Top of MATERIAL PROVIDED
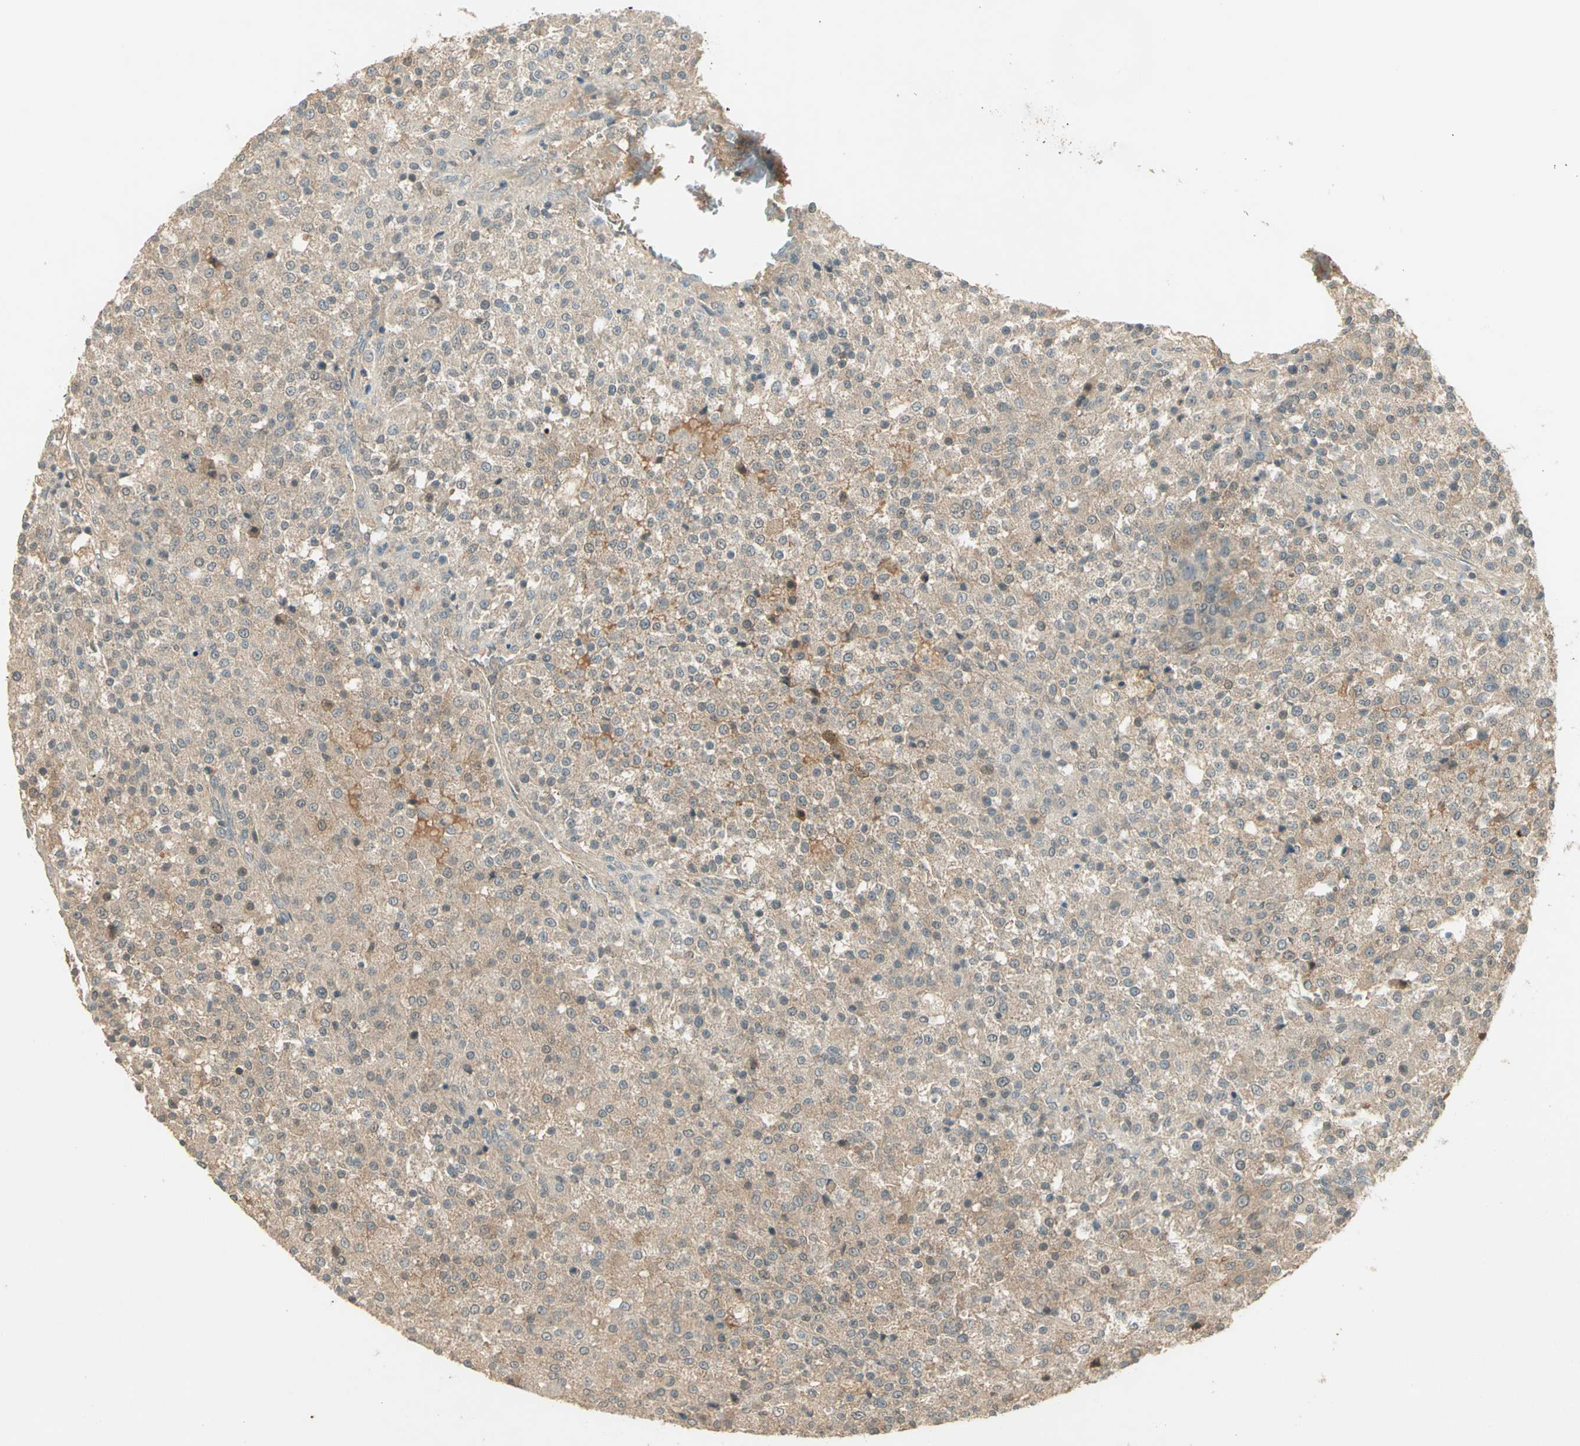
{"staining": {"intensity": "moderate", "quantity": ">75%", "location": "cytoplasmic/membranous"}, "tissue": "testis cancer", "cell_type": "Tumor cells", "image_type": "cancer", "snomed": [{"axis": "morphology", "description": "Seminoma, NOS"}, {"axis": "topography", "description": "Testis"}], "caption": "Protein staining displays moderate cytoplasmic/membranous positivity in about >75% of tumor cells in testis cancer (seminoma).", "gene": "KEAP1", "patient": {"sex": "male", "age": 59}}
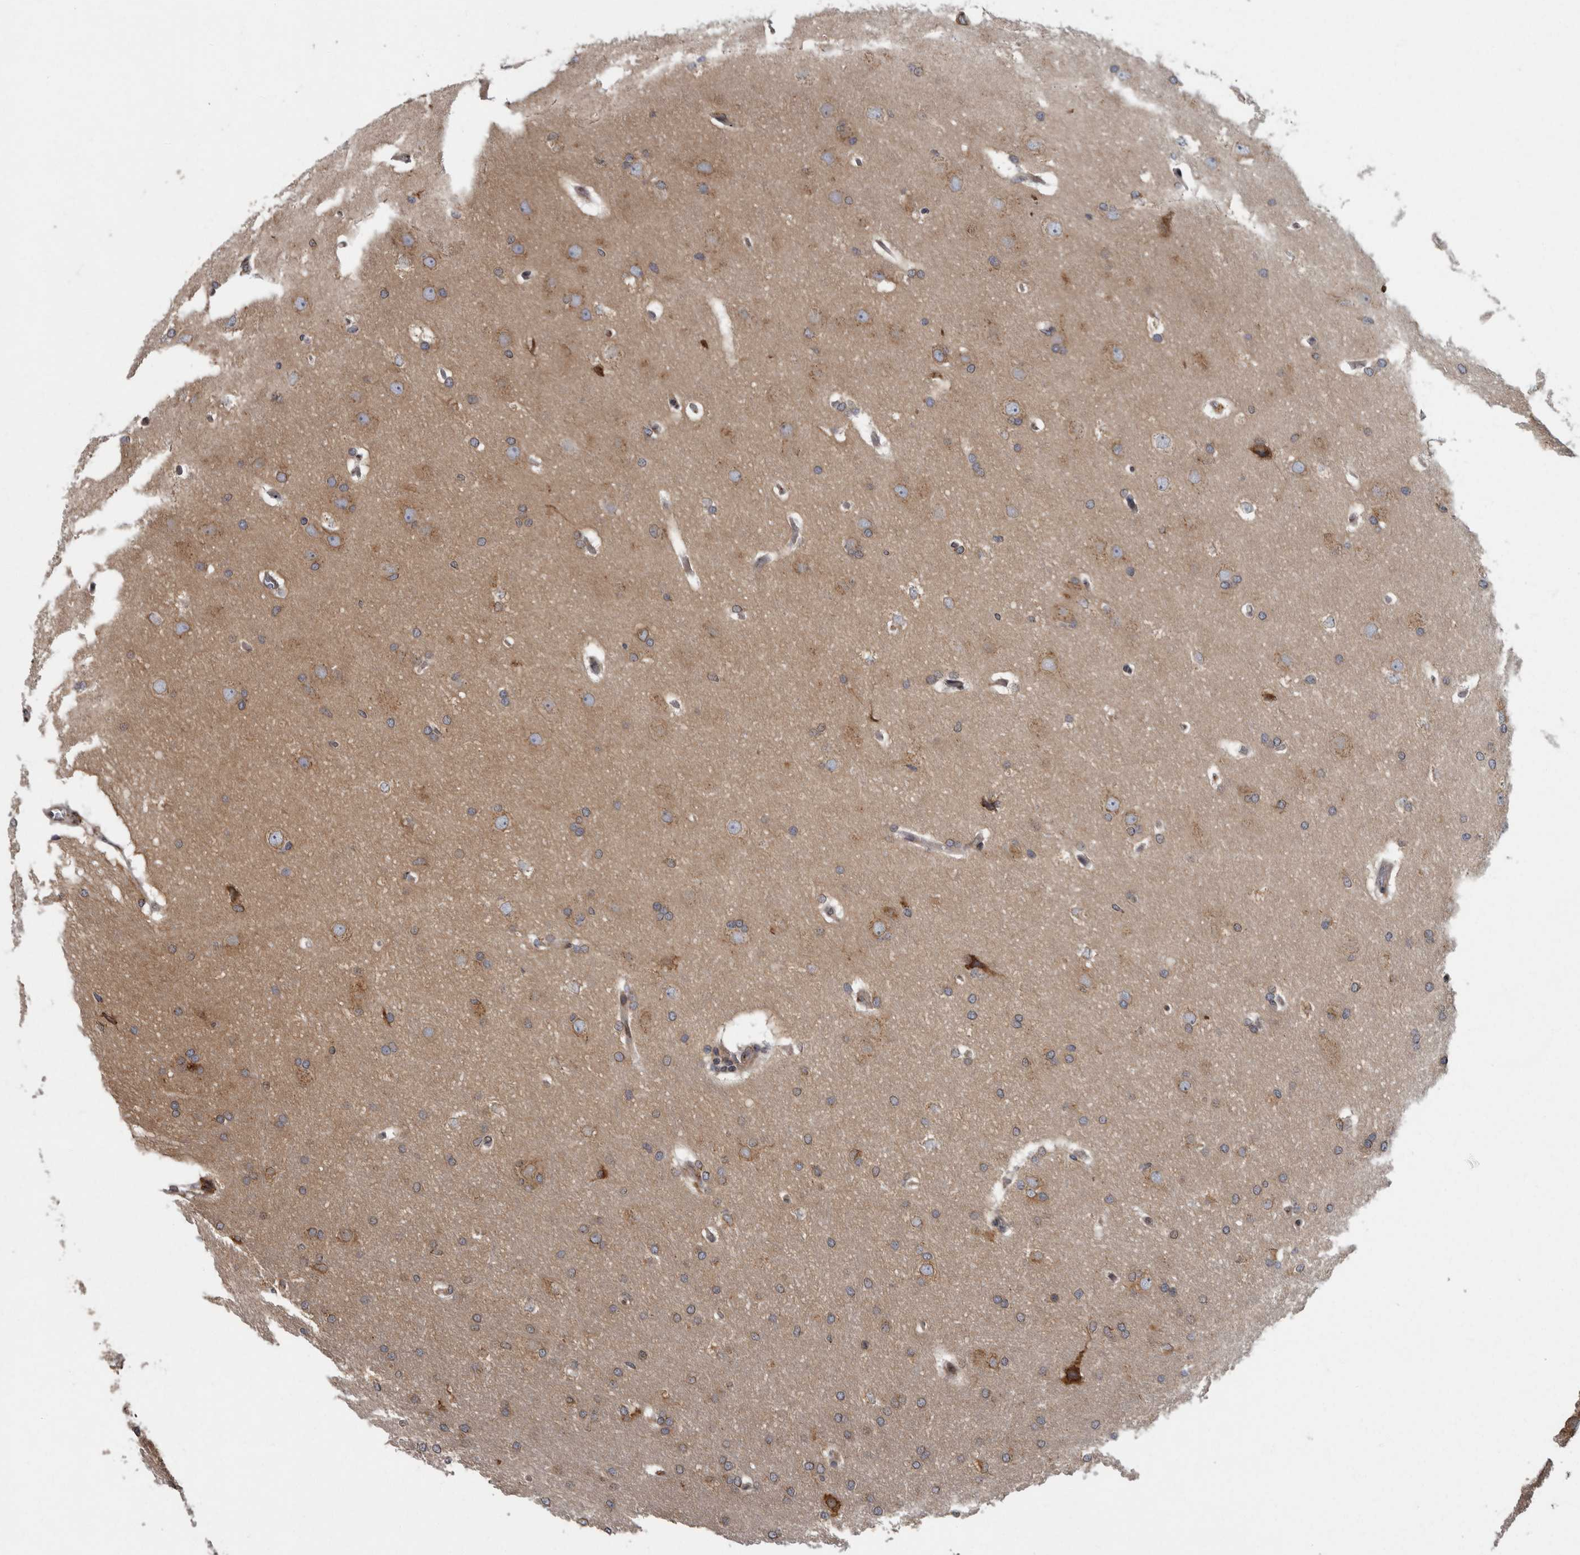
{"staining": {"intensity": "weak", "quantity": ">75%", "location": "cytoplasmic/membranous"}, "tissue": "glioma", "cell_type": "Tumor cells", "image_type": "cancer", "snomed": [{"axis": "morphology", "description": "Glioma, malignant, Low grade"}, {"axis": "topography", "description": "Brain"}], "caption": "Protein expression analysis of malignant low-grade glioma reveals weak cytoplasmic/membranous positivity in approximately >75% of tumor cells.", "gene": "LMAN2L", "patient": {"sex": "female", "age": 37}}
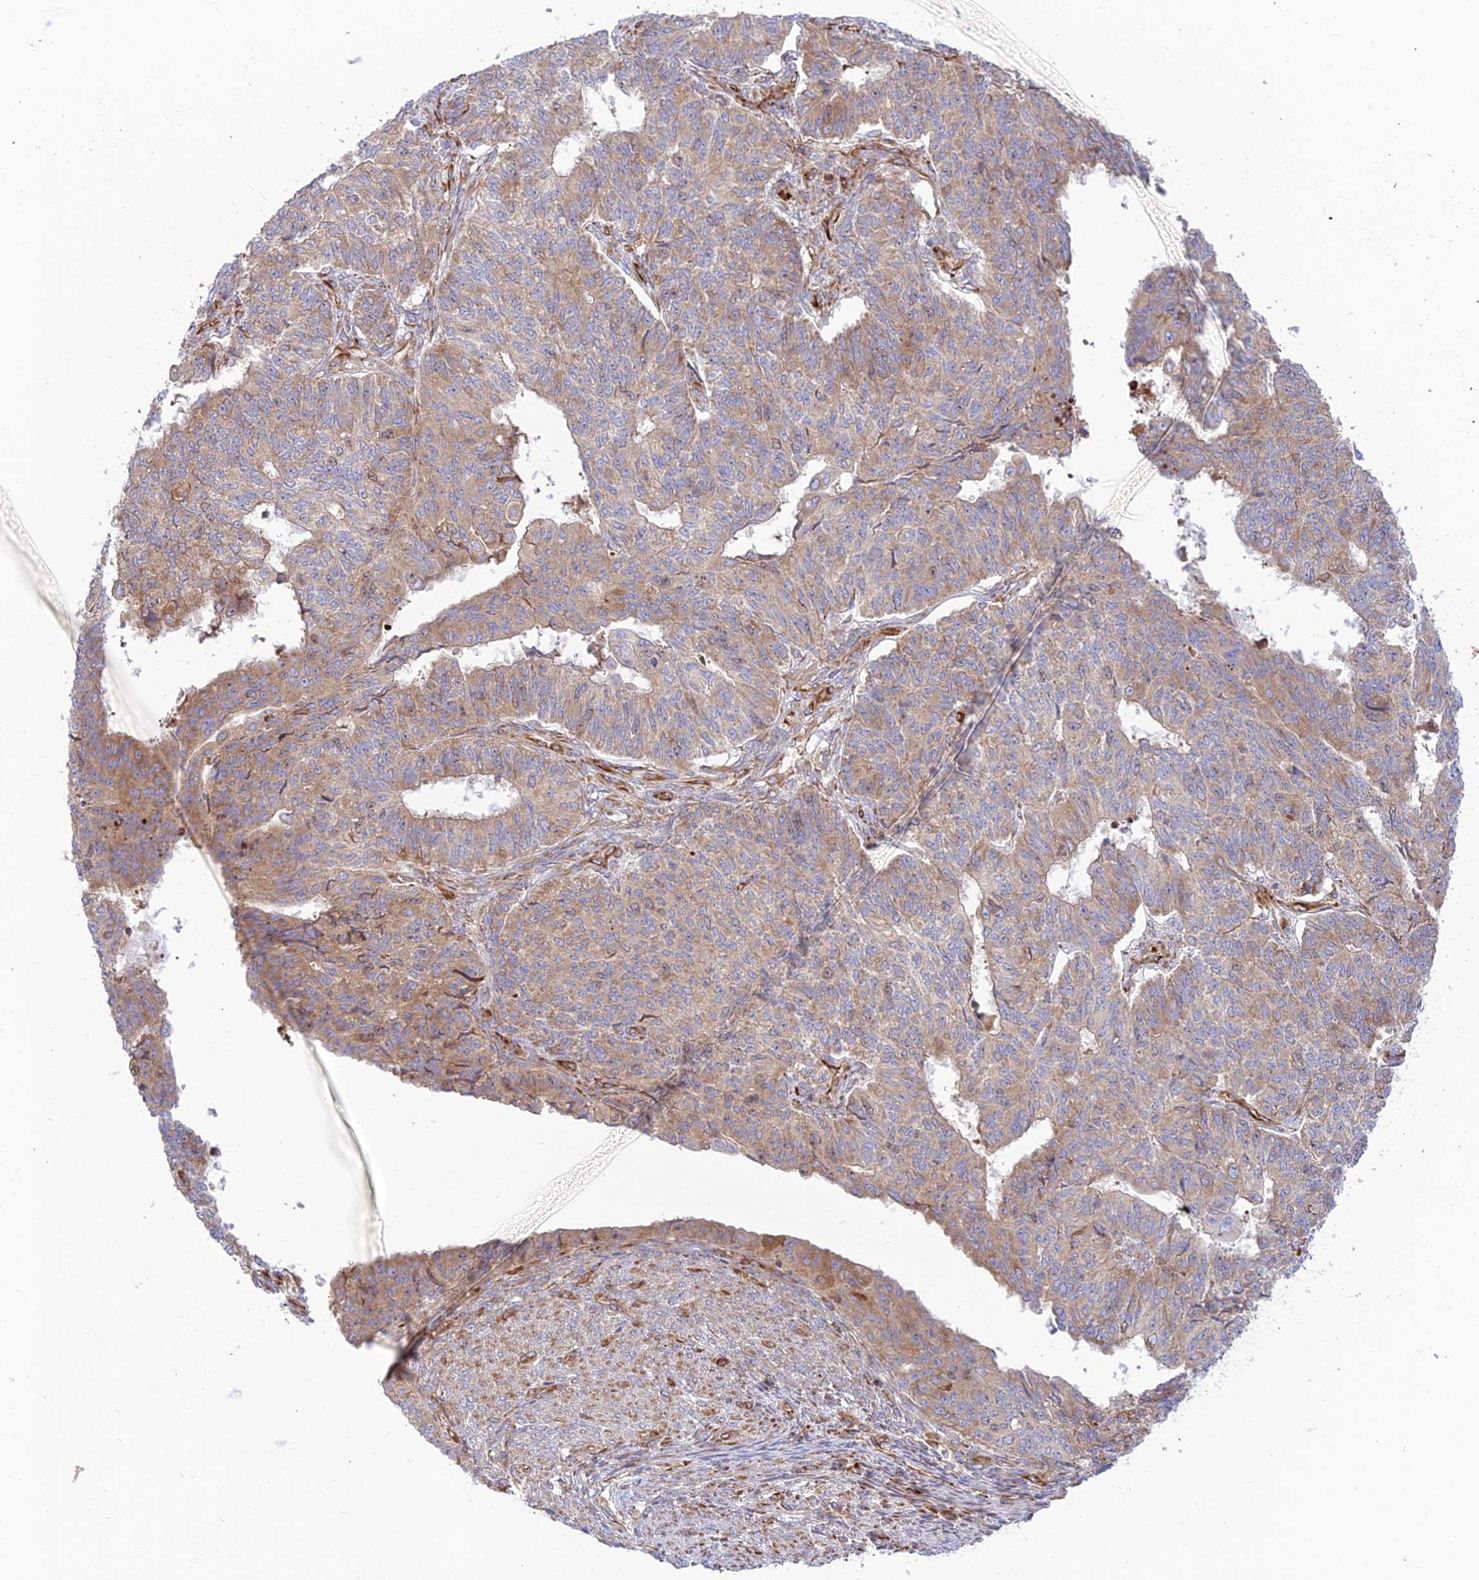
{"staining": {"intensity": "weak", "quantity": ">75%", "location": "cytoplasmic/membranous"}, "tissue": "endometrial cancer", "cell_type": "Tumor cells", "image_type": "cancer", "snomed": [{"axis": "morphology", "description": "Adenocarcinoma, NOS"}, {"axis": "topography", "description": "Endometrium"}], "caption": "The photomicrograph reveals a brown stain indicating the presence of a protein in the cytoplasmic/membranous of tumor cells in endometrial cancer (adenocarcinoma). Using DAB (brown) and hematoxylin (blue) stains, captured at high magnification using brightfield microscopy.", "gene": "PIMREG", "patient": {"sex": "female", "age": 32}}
Bottom of MATERIAL PROVIDED
WORK TO BE COMPLETED:
What is needed is an exact copy of the data, with the pictures removed.

RESULT OF THE TASK:
{"staining": {"intensity": "moderate", "quantity": ">75%", "location": "cytoplasmic/membranous"}, "tissue": "testis cancer", "cell_type": "Tumor cells", "image_type": "cancer", "snomed": [{"axis": "morphology", "description": "Seminoma, NOS"}, {"axis": "topography", "description": "Testis"}], "caption": "Protein staining displays moderate cytoplasmic/membranous positivity in about >75% of tumor cells in testis cancer (seminoma).", "gene": "KEAP1", "patient": {"sex": "male", "age": 59}}
{"staining": {"intensity": "weak", "quantity": ">75%", "location": "cytoplasmic/membranous"}, "tissue": "glioma", "cell_type": "Tumor cells", "image_type": "cancer", "snomed": [{"axis": "morphology", "description": "Glioma, malignant, Low grade"}, {"axis": "topography", "description": "Brain"}], "caption": "Protein expression analysis of malignant low-grade glioma reveals weak cytoplasmic/membranous positivity in approximately >75% of tumor cells.", "gene": "LMAN2L", "patient": {"sex": "female", "age": 37}}
{"staining": {"intensity": "weak", "quantity": ">75%", "location": "cytoplasmic/membranous"}, "tissue": "endometrial cancer", "cell_type": "Tumor cells", "image_type": "cancer", "snomed": [{"axis": "morphology", "description": "Adenocarcinoma, NOS"}, {"axis": "topography", "description": "Endometrium"}], "caption": "The photomicrograph reveals a brown stain indicating the presence of a protein in the cytoplasmic/membranous of tumor cells in endometrial cancer (adenocarcinoma). Using DAB (brown) and hematoxylin (blue) stains, captured at high magnification using brightfield microscopy.", "gene": "PIMREG", "patient": {"sex": "female", "age": 32}}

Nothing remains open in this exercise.